Since cellular senescence and chronic inflammation have been recently linked to age-related deficit of NAD+, an important nutrient-sensing molecule, the researchers analyzed NAD+ dynamics in their mice. As suspected, NAD+ levels declined with age, but LAV treatment attenuated this decline. In an interesting twist, the researchers added a human dimension to their study by looking at NAD+ levels in a group of long-lived people (under 95 years old). On average, these levels were higher in comparison to old healthy controls aged 65-75. Moreover, carriers of the longevity-associated variant of BPIFB4, both hetero- and homozygous, had even more NAD+ in their blood than non-carriers. This does not necessarily mean that the protective effect of this LAV can be recapitulated in people that do not carry it by simple NAD+ supplementation, but it is a possibility. At the very least, it shows the interconnectedness of various processes of aging.
Conclusion
Longevity-associated variants (LAV) of human genes is an exciting area of geroscience. Their mere existence proves that aging is modifiable, while new gene editing techniques hint at exciting future possibilities to extend the benefits of such variants to people who are not endowed with them from birth. This study demonstrates the plausibility of such an approach in a preclinical model.
Literature
[1] Ciaglia, E., Lopardo, V., Montella, F., Carrizzo, A., Di Pietro, P., Malavolta, M., … & Puca, A. A. (2022). Transfer of the longevity-associated variant of BPIFB4 gene rejuvenates immune system and vasculature by a reduction of CD38+ macrophages and NAD+ decline. Cell Death & Disease, 13(1), 1-10.

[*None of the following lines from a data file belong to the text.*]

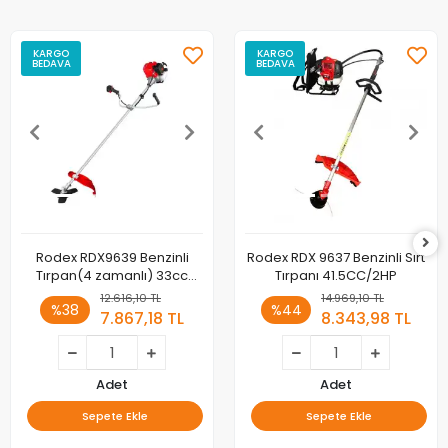
KARGO
KARGO
BEDAVA
BEDAVA
Rodex RDX9639 Benzinli
Rodex RDX 9637 Benzinli Sırt
Tırpan(4 zamanlı) 33cc
Tırpanı 41.5CC/2HP
1,2kW
12.616,10 TL
14.969,10 TL
%38
%44
7.867,18 TL
8.343,98 TL
Adet
Adet
Sepete Ekle
Sepete Ekle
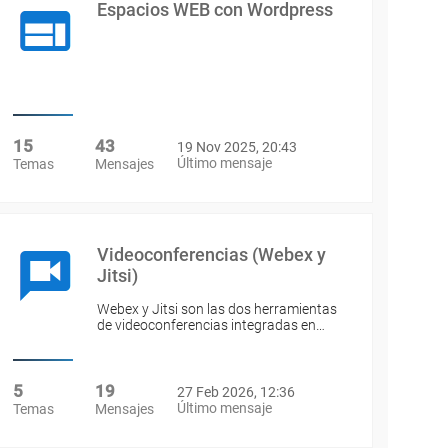
Espacios WEB con Wordpress
15
43
19 Nov 2025, 20:43
Último mensaje
Temas
Mensajes
Videoconferencias (Webex y
Jitsi)
Webex y Jitsi son las dos herramientas
de videoconferencias integradas en…
5
19
27 Feb 2026, 12:36
Último mensaje
Temas
Mensajes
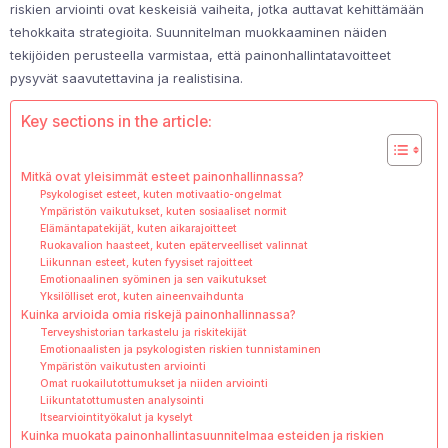
riskien arviointi ovat keskeisiä vaiheita, jotka auttavat kehittämään
tehokkaita strategioita. Suunnitelman muokkaaminen näiden
tekijöiden perusteella varmistaa, että painonhallintatavoitteet
pysyvät saavutettavina ja realistisina.
Key sections in the article:
Mitkä ovat yleisimmät esteet painonhallinnassa?
Psykologiset esteet, kuten motivaatio-ongelmat
Ympäristön vaikutukset, kuten sosiaaliset normit
Elämäntapatekijät, kuten aikarajoitteet
Ruokavalion haasteet, kuten epäterveelliset valinnat
Liikunnan esteet, kuten fyysiset rajoitteet
Emotionaalinen syöminen ja sen vaikutukset
Yksilölliset erot, kuten aineenvaihdunta
Kuinka arvioida omia riskejä painonhallinnassa?
Terveyshistorian tarkastelu ja riskitekijät
Emotionaalisten ja psykologisten riskien tunnistaminen
Ympäristön vaikutusten arviointi
Omat ruokailutottumukset ja niiden arviointi
Liikuntatottumusten analysointi
Itsearviointityökalut ja kyselyt
Kuinka muokata painonhallintasuunnitelmaa esteiden ja riskien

[2] Villa, F., Carrizzo, A., Spinelli, C. C., Ferrario, A., Malovini, A., Maciag, A., … & Puca, A. A. (2015). Genetic analysis reveals a longevity-associated protein modulating endothelial function and angiogenesis. Circulation research, 117(4), 333-345.
[3] Ciaglia, E., Lopardo, V., Montella, F., Sellitto, C., Manzo, V., De Bellis, E., … & Puca, A. A. (2021). BPIFB4 circulating levels and its prognostic relevance in COVID-19. The Journals of Gerontology: Series A, 76(10), 1775-1783.
[4] Yousefzadeh, M. J., Flores, R. R., Zhu, Y., Schmiechen, Z. C., Brooks, R. W., Trussoni, C. E., … & Niedernhofer, L. J. (2021). An aged immune system drives senescence and ageing of solid organs. Nature, 594(7861), 100-105.